VORGEGEBENER TEXT →
══════════════════════════════

Das Kantonsgericht stellte den Entscheid mit Gerichtsurkunde an Rechtsanwalt
Werner Rechsteiner für A.X.________ und mit Gerichtsurkunde an B.X.________ zu.

B.
A.X.________ und B.X.________ haben beim Bundesgericht gegen den Entscheid des
Kantonsgerichts vom 7. Dezember 2007 je eine Beschwerde in Strafsachen
eingereicht. Sie beantragen die Aufhebung von Dispositiv-Ziffer 2 des
angefochtenen Entscheids.

C.
Y.________ hat auf Vernehmlassung verzichtet. Das Kantonsgericht beantragt
sinngemäss, auf die Beschwerden sei nicht einzutreten, eventuell seien sie
abzuweisen.

Erwägungen:

1.
Die Eingaben der Beschwerdeführer richten sich gegen denselben Entscheid. Die
Beschwerdeführer stellen die gleichen Anträge und sind durch den selben
Rechtsanwalt vertreten; im Übrigen decken sich ihre Begründungen über weite
Strecken. Es rechtfertigt sich deshalb, die Verfahren 1B_2/2008 und 1B_3/2008
durch ein einziges Urteil zu erledigen.

2.
Die Beschwerden richten sich gegen einen prozessualen Zwischenentscheid. Nach
Art. 93 Abs. 1 lit. a BGG sind sie zulässig, wenn der angefochtene
Zwischenentscheid einen nicht wieder gutzumachenden Nachteil bewirken kann.
Dieser muss bei einer Beschwerde in Strafsachen (Art. 78 ff. BGG), wie nach der
bundesgerichtlichen Rechtsprechung zur staatsrechtlichen Beschwerde,
rechtlicher Natur sein, d.h. auch durch einen günstigen Endentscheid nicht
gänzlich behoben werden können (BGE 133 IV 139 E. 4 S. 140 f.; Urteile des
Bundesgerichts 6B_23/2007 vom 2. April 2007 E. 1; 6B_149/2007 vom 17. Juli 2007
E. 1).

══════════════════════════════

MATERIAL →
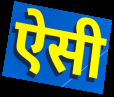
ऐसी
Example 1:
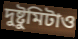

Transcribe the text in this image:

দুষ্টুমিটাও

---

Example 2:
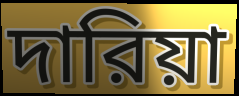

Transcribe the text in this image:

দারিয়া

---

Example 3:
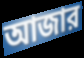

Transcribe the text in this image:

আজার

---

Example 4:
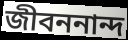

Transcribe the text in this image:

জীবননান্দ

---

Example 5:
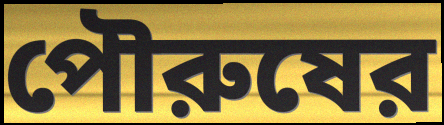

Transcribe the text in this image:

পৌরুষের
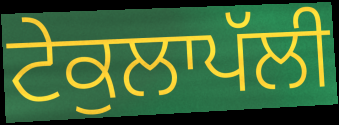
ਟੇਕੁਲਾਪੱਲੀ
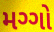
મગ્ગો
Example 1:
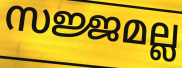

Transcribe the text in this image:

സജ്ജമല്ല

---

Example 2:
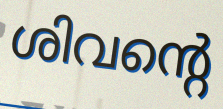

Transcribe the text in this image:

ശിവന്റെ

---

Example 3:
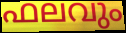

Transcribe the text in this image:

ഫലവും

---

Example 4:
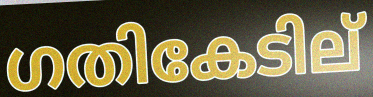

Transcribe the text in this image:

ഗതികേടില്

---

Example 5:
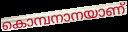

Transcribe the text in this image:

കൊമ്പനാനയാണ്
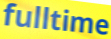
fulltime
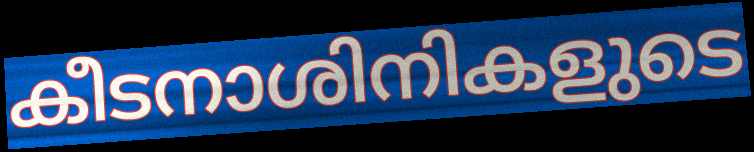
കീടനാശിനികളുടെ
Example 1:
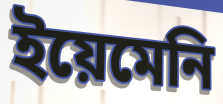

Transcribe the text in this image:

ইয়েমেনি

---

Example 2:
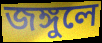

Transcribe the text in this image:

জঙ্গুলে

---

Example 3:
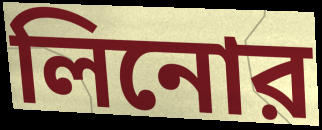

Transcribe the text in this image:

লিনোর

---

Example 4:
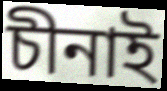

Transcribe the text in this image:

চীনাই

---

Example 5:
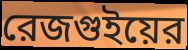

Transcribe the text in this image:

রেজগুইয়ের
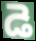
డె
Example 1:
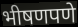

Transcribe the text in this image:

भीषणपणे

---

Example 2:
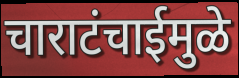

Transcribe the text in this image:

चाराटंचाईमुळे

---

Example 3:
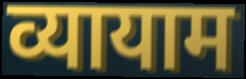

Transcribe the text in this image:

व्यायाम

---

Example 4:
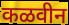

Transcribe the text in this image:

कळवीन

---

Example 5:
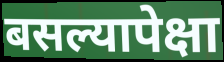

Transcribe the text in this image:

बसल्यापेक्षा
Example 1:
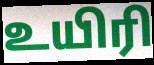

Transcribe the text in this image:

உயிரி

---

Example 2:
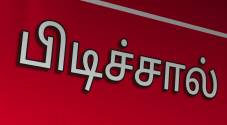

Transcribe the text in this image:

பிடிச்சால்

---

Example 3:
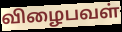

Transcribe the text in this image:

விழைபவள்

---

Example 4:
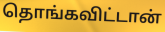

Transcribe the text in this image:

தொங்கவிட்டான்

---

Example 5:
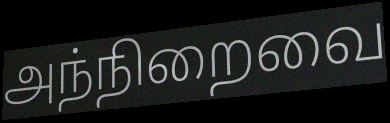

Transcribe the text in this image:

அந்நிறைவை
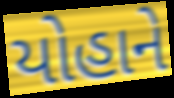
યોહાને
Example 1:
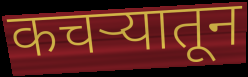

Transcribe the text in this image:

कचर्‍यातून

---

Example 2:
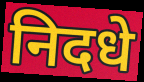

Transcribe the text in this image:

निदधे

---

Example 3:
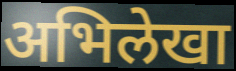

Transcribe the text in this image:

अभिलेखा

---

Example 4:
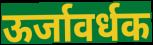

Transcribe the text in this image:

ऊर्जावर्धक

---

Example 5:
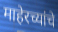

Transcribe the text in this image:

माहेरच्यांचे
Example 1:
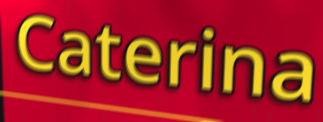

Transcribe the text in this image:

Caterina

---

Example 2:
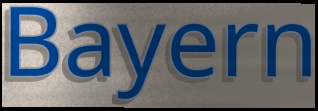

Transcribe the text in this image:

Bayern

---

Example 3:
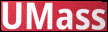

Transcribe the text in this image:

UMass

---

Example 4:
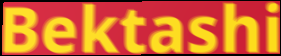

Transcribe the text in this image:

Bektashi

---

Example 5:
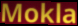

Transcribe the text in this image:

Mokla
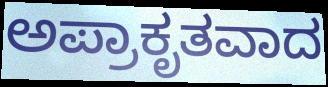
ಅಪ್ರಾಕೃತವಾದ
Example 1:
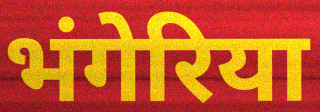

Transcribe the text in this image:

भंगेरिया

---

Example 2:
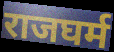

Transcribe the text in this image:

══════════════════════════════

ZU LÖSENDE AUFGABEN →
A. Stimmen die folgenden Aussagen mit dem Urteilsauszug überein? Antworte jeweils mit Ja oder Nein und zitiere die entscheidenden Worte des Urteilsauszugs wörtlich.
(i) Y.________ hat auf eine Vernehmlassung verzichtet.
(ii) Die beiden Beschwerdeführer werden von verschiedenen Rechtsanwälten vertreten.
(iii) Die Beschwerden richten sich gegen einen Endentscheid.
B. Wie geht der Urteilsauszug nach seinem letzten Satz weiter? Schreibe ihn von dort aus fort.

LÖSUNGEN DER AUFGABEN →
A.
(i) Ja: „Y.________ hat auf Vernehmlassung verzichtet.“
(ii) Nein: „sind durch den selben Rechtsanwalt vertreten“
(iii) Nein: „Die Beschwerden richten sich gegen einen prozessualen Zwischenentscheid.“

B.
Bei der Auferlegung der Pflicht zur Leistung eines Prozesskostenvorschusses
wird die nicht wieder gutzumachende rechtliche Natur des Nachteils aufgrund des
Entzugs der Verfügungsmacht über den Vermögensbestandteil bejaht (BGE 96 I 629
E. 2b S. 634; 93 I 401 E. 2 S. 403; vgl. ferner BGE 97 I 209 E. 1b S. 214
betreffend die Anordnung der Hinterlegung eines Geldbetrags bis zum Entscheid
in der Hauptsache). Dies muss auch bezüglich der Pflicht zur Leistung eines
Kostenvorschusses für die Rechtsverbeiständung der Gegenpartei gelten.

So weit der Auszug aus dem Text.